Let’s Play! Dune II: Battle for Arrakis

Let’s Play! Dune II: Battle for Arrakis

Before Command & Conquer, itself now an ancient series of real-time strategy games, Westwood Studios cut their RTS teeth on this: Dune II. The first Dune game was mostly an adventure title, but Dune II is a full on, base building, unit controlling, resource harvesting, building defending game.

As one of three houses, Atreides and Harkonnen from the original Dune book and Ordos created for this game, you must harvest the spice Melange on the planet Arrakis. This provides you with the resources to build more units and buildings to attack and destroy the other houses. It’s the exact blueprint for so many RTS games that followed.

Dune II
I don’t really care, love. GIEV SPICE NAO.

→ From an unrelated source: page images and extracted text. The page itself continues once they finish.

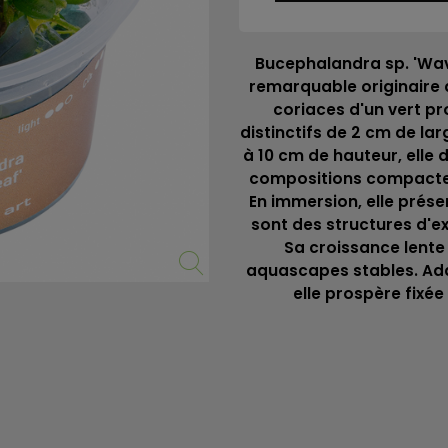
Bucephalandra sp. 'Wave
remarquable originaire d
coriaces d'un vert p
distinctifs de 2 cm de la
à 10 cm de hauteur, elle 
compositions compactes
En immersion, elle prés
sont des structures d'e
Sa croissance lente 
aquascapes stables. Ad
elle prospère fixé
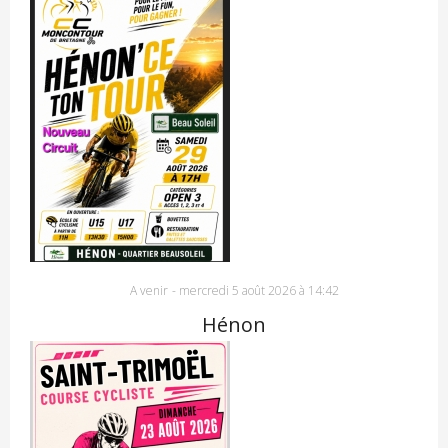
A venir
-
mercredi 5 août 2026 à 14:42
Hénon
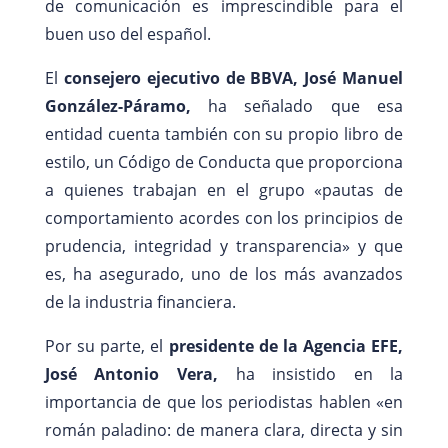
de comunicación es imprescindible para el
buen uso del español.
El
consejero ejecutivo de BBVA, José Manuel
González-Páramo,
ha señalado que esa
entidad cuenta también con su propio libro de
estilo, un Código de Conducta que proporciona
a quienes trabajan en el grupo «pautas de
comportamiento acordes con los principios de
prudencia, integridad y transparencia» y que
es, ha asegurado, uno de los más avanzados
de la industria financiera.
Por su parte, el
presidente de la Agencia EFE,
José Antonio Vera,
ha insistido en la
importancia de que los periodistas hablen «en
román paladino: de manera clara, directa y sin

In my opinion, in its field, Dune II was never bettered. Sure, newer games streamline the building process, allowing you to queue up jobs and simplifying unit management (including creating groups of units and giving them orders together), but I’ve never enjoyed any of them as much as Dune II. Maybe it’s the source material, or maybe it’s the recollection of playing a single map for eight hours straight one school holiday on a borrowed school Acorn A4000 which I was supposed to be using for A-level coursework. Who knows.

You can play it yourself here. One quirk of this emulation is that the mouse button doesn’t work so you have to press space instead of click. Why this is, nobody knows. Or you could play a fully online version here instead.

DOS emulator provided is DOSBox via archive.org.

0 Comments

  1. I read a thing recently about old games – it might have been about the origins of genres, or just long-running series – where the guy claimed that “unlike some of the other games” he was talking about, Dune II didn’t hold up these days. I couldn’t disagree more. It’s still my favourite RTS. Simple controls, a clear map, the management side doesn’t get bogged down in detail… it’s like Tetris: this kind of game sprung forth fully formed, and any attempt to “improve” it has only diluted what made it so much fun. (Okay, it could maybe use a higher resolution these days, but it was designed for 320×240 and it works.)

    Duncan Snowden
    1. It’s my favourite too, and I loved the original C&C. There’s definitely things that could be improved now, if not at the time – as you say, resolution, and I’d like to be able to queue builds, but they’d only add polish to an already fantastic game. Shame the Acorn version was a buggy port!